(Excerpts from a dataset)

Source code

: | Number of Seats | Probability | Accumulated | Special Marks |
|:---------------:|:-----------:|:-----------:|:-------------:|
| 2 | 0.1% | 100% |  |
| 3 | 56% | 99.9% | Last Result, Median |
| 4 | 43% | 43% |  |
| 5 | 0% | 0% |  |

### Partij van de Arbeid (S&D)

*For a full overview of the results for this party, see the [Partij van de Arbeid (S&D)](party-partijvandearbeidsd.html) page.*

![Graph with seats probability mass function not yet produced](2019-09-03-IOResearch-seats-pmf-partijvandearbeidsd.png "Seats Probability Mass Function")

:: TASK ::
The records above are to be printed out again exactly, without omission.

:: FINISHED EXERCISE ::
Source code

: | Number of Seats | Probability | Accumulated | Special Marks |
|:---------------:|:-----------:|:-----------:|:-------------:|
| 2 | 0.1% | 100% |  |
| 3 | 56% | 99.9% | Last Result, Median |
| 4 | 43% | 43% |  |
| 5 | 0% | 0% |  |

### Partij van de Arbeid (S&D)

*For a full overview of the results for this party, see the [Partij van de Arbeid (S&D)](party-partijvandearbeidsd.html) page.*

![Graph with seats probability mass function not yet produced](2019-09-03-IOResearch-seats-pmf-partijvandearbeidsd.png "Seats Probability Mass Function")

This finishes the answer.